Figure 4.1.3.1| top | pdf | Angular dependence of the atomic scattering amplitudes of lead for (1) electron, (2) X-ray, and (3) neutron scattering (in absolute values).

(11) Dependence of atomic scattering amplitudes on the atomic number Z. This kind of dependence is illustrated for neutral atoms in Fig. 4.1.3.2 . Because of the relatively weaker dependence on the atomic number, the peaks of light atoms in the presence of heavy atoms are revealed more clearly in the Fourier synthesis of electron-density maps obtained by the electron-diffraction method than by X-ray diffraction. The same is generally true for neutron diffraction, which also enables atoms of elements with similar atomic numbers to be distinguished in certain cases (based on the irregular change of atomic scattering amplitudes with Z); different isotopes of the same element may also be distinguished.

Figure 4.1.3.2| top | pdf | Relative dependence of the average atomic scattering amplitudes on the atomic number Z for X-rays (continuous line), electrons (dashed line), and neutrons (circles). The values plotted are averages over (sin θ)/λ.
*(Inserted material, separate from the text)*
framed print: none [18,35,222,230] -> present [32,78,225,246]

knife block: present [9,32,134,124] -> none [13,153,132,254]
(12) Anomalous dispersion. This effect is utilized for the solution of the phase problem in crystal structure analysis by X-ray diffraction. In the case of neutron diffraction, there are only a few stable isotopes convenient for this purpose (mainly ¹⁴⁹Sm, ¹⁵⁷Gd, and ¹¹³Cd). The wavelength of the high-energy electrons is too short compared with the K-absorption edges of atoms and the resonance scattering of electrons is thus negligible.
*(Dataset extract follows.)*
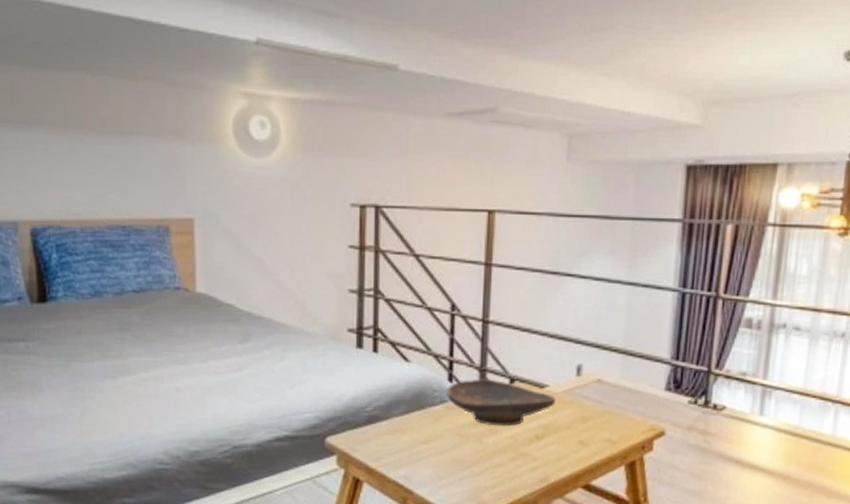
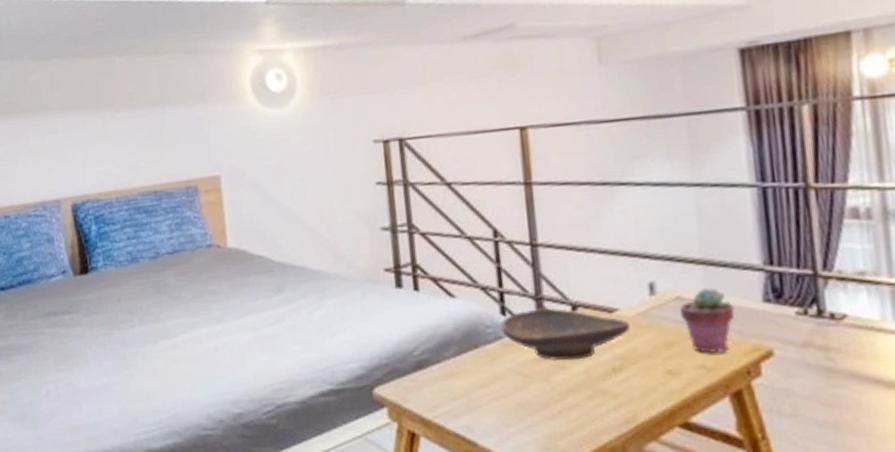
potted succulent: none [598,374,642,430] -> present [680,287,735,354]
(13) Spectral breadth. The value for X-rays corresponds to the characteristic lines of X-ray spectra. The spread of energies or wavelengths in the beam of neutrons obtained from a reactor is quite broad and for diffraction experiments a narrow range of wavelengths is usually selected by the use of a crystal monochromator or, especially for long wavelengths, by a time-of-flight chopper device that selects a range of neutron velocities.